We are probably most familiar with the letters to Ephesus and to Laodicea, but we can learn from the themes that run through all of these letters. We see Jesus commend, time and again, congregations’ endurance, their intolerance of false doctrine, their love. In contrast, a vein of indifference seems to affect many of these congregations’ efforts. They may have become unloving. They may have tolerated unscriptural teachings in some aspects. They may have been simply going through the motions.

We can relate to letter to Ephesus when Jesus calls on them to return to their first works. When we first obey the gospel, we may be full of energy and enthusiasm, but the cares of this world can wear us down. We can become comfortable with routine and forget the reasons behind those actions. Thyatira stands in contrast to Ephesus, whose later works are greater than their first. One congregation is praised for growing in their efforts while the other was dwindling. Which are we?

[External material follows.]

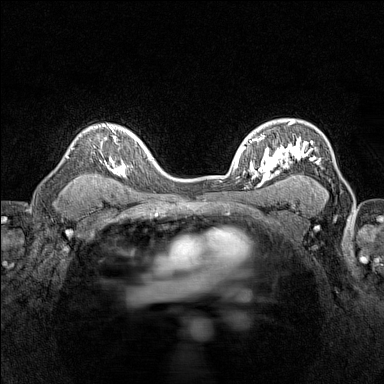
Breast MRI (dynamic contrast-enhanced), one axial slice. Slice 103 of 160 in the series (ordered by position). Dynamic contrast-enhanced series, time point 2 of 7 at this slice position (early post-contrast). 1.5 T. TE 1.8 ms, TR 5 ms. 1 mm slice thickness. 384 × 384 image matrix, field of view 280 × 280 mm. Female patient.
Outlined on this slice (semi-automatic segmentation, software-assisted and operator-edited):
- enhancing-tissue mask used for the functional tumour volume (all voxels passing the contrast-enhancement thresholds inside the analysis volume; usually the tumour): bounding box <67,124,116,172> (left, top, right, bottom; pixels)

To Laodicea, Jesus encourages them to find their strengths. He asks them to find how they can be beneficial. He asks them to either be cold or hot, just as we all need cold refreshment at times and hot at others. We can be soothing or refreshing in different ways – a cold glass of water to some and a warm cocoa to others. Laodicea, however, is neither. They are uncommitted, but Jesus encourages them to simply get to work.

In these chapters, Jesus reminds us that He knows where we are and what we are going through, but the message is the same: “Get to work.” We can fall back on many excuses for lack of ministry, lack of growth, or lack of love, but Jesus calls on us to overcome those excuses. He reminds us to give ear to His word and endure with His promises set firmly before us.